TEXT UNDER STUDY Block Start

Henry Ross

Captain Henry Ross (1829 – 5 December 1854) was a Canadian gold miner at Ballarat, in the British Colony of Victoria, in today's Australia, and was known on the goldfields as the 'bridegroom' of the miners flag, the Southern Cross (for the celestial asterism of the same name), since named the Eureka Flag. The Eureka Flag was created for use as a symbol by miners revolting against the colonial authorities in 1854. Henry Ross was born in Toronto, in the British colony of Upper Canada (amalgamated into the colonial Province of Canada by the time of his departure from there), and probably arrived at Melbourne on the Magnolia in November 1852, along with Charles Doudiet and three other Canadians.

Henry Ross
Captain Henry Ross, in a photo displayed by the Bendigo Fine Art Gallery
Born1829
Died5 December 1854
OccupationGold miner
Known forEureka Rebellion

There is no evidence of who exactly designed the Eureka Flag, but it was Ross who took the design to three women - Anastasia Withers, Anne Duke and Anastasia Hayes - to ask them to sew it and have it ready in time for the meeting taking place at Bakery Hill at 2.00pm on Wednesday the 29 November 1854.

At Bakery Hill on 30 November 1854, Captain Ross unfurled the Southern Cross and led the march from Bakery Hill to Eureka Stockade; behind him followed about 1,000 diggers, some armed with rifles, many only armed with picks and shovels. Captain Ross was given the command of a division of miners by a meeting of the seven captains of the rebellion who met at Eureka that afternoon to organise the defence of Eureka.

Later that afternoon, Captain Ross raised the flag on the temporary flagpole that had been erected at Bakery Hill. Sword in hand, his division gathered at the foot of the flagstaff, the sun going down behind them. Peter Lalor jumped onto a stump and asked those around him to take an oath to the Southern Cross. He pointed his right hand towards the Southern Cross and delivered the diggers oath:

We swear by the Southern Cross to stand truly by each other and fight to defend our rights and liberties

The miners shouted 'Amen' and then marched back to the Eureka Stockade and hoisted the Southern Cross on a makeshift flagpole at the centre of their camp.

When the first shots rang out at daybreak on Sunday the 3 December 1854, Captain Henry Ross took up his position at the foot of the flagpole. He was mortally wounded during the early phase of the battle and lay dying at the foot of the Southern Cross when trooper King scaled the flagpole and tore the flag down. By some accounts Ross was shot 10 or 15 minutes after he surrendered. Fellow Canadian Doudiet, who painted earlier Eureka events, recorded that he was among those who carried the Stockade leader to the nearby Star Hotel, and remained with him until he died "in great pain" at 2 am on 5 December 1854. Duncan Clark, from the same regiment as Ross, had been out scouting and returned in time to assist his leader to the hotel.

Some 260 mourners followed the funeral procession of Ross to the Ballarat Cemetery. He was eulogised as "one of the best loved men of those who fell". Ross was buried at the bottom of a mass grave at the Ballaarat Old Cemetery, while his beloved Flag of the Southern Cross is owned by the Art Gallery of Ballarat (which stands on the site of the soldiers encampment), and is displayed at the Museum of Australian Democracy at Eureka, the site of the rebellion.

TEXT UNDER STUDY Block End
DATA PROVIDED Block Start

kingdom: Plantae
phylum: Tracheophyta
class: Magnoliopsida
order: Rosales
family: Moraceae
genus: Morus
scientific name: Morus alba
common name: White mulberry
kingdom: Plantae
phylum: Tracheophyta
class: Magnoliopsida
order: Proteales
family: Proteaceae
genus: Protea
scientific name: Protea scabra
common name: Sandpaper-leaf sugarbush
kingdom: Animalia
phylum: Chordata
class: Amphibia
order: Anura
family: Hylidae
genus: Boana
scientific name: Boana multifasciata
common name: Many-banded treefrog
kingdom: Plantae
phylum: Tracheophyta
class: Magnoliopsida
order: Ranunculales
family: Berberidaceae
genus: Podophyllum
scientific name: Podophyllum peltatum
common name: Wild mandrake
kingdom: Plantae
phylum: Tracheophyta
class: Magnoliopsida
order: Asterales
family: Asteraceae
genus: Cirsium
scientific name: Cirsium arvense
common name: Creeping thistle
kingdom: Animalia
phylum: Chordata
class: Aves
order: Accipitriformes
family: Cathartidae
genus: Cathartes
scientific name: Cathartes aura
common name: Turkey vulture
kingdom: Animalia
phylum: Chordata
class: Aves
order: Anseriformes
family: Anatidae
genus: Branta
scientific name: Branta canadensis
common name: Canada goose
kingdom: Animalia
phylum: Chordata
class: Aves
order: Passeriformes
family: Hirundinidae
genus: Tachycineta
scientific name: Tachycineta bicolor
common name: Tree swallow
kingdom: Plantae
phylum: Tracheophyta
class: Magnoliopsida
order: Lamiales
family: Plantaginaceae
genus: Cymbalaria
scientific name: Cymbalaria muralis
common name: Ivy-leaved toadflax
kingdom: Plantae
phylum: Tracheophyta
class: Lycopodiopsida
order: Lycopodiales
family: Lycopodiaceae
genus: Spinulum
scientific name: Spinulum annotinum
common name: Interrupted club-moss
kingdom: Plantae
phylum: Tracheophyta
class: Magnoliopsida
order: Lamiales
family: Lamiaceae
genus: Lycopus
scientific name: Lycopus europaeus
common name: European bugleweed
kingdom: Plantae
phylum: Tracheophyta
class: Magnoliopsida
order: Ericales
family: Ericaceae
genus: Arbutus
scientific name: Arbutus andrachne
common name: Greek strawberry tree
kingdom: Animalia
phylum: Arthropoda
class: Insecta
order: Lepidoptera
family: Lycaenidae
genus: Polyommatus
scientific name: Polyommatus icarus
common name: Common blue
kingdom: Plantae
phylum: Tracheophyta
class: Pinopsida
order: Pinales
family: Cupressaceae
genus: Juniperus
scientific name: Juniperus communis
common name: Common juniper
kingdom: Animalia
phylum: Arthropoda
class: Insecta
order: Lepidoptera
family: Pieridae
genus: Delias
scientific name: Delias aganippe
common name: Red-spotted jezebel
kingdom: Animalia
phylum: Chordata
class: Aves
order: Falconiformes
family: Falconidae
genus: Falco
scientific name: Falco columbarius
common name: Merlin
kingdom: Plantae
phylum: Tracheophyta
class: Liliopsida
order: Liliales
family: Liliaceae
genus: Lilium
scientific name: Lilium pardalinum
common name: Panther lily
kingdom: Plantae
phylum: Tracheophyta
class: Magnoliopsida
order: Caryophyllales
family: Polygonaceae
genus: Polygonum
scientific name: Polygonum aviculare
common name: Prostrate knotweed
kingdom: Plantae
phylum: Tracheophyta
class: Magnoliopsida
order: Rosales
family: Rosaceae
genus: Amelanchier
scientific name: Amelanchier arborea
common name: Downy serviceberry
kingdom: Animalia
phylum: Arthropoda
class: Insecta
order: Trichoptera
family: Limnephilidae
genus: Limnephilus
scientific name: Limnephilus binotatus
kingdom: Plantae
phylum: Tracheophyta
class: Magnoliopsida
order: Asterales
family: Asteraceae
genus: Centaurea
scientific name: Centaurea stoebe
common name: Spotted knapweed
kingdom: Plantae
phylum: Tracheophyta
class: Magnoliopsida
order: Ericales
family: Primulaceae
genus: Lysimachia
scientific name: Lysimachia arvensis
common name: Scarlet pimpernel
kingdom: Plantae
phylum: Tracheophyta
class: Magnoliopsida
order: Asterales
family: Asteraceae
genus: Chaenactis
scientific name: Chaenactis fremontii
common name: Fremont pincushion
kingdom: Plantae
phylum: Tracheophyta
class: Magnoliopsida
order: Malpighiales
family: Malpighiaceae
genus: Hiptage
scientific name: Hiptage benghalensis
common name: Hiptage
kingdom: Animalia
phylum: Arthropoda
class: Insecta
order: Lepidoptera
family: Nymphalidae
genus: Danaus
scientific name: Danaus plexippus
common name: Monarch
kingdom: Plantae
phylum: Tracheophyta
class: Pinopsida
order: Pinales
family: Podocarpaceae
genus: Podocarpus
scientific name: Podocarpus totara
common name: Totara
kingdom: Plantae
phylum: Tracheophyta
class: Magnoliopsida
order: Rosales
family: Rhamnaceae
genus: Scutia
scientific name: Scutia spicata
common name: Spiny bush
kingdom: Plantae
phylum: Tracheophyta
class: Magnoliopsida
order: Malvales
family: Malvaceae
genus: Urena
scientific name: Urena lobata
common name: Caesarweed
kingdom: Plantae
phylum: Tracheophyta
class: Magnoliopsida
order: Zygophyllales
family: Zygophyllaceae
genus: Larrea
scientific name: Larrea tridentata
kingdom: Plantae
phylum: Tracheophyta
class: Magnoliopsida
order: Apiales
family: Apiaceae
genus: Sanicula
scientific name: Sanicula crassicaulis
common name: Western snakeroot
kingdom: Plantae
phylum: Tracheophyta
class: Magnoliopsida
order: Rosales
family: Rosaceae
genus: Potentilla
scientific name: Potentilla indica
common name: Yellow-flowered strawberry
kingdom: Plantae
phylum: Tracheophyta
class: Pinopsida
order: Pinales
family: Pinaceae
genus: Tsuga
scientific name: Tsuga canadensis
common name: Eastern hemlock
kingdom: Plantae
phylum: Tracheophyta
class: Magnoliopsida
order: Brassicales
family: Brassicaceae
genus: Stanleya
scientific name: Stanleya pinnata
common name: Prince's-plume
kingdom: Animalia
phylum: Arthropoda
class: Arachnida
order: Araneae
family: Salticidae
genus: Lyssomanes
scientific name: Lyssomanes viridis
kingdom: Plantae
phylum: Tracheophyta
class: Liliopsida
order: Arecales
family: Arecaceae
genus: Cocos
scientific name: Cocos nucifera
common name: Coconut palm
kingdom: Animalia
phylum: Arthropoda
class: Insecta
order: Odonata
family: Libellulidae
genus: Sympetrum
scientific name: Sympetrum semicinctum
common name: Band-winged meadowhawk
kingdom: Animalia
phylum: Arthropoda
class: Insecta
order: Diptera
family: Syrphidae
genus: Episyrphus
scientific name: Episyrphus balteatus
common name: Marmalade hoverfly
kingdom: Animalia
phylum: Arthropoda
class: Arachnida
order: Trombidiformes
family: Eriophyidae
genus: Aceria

DATA PROVIDED Block End

TASK LIST
1) Write out the stretch of the Henry Ross article from "When the first" through "to the hotel.".
2) According to the Henry Ross article, in what city was Henry Ross born?
3) Name every woman whom the Henry Ross article says Ross asked to sew the flag.
Rely only on the Henry Ross article for everything that follows.

WRITTEN ANSWERS
1)
When the first shots rang out at daybreak on Sunday the 3 December 1854, Captain Henry Ross took up his position at the foot of the flagpole. He was mortally wounded during the early phase of the battle and lay dying at the foot of the Southern Cross when trooper King scaled the flagpole and tore the flag down. By some accounts Ross was shot 10 or 15 minutes after he surrendered. Fellow Canadian Doudiet, who painted earlier Eureka events, recorded that he was among those who carried the Stockade leader to the nearby Star Hotel, and remained with him until he died "in great pain" at 2 am on 5 December 1854. Duncan Clark, from the same regiment as Ross, had been out scouting and returned in time to assist his leader to the hotel.

2) Toronto, in the British colony of Upper Canada.

3) Anastasia Withers, Anne Duke, Anastasia Hayes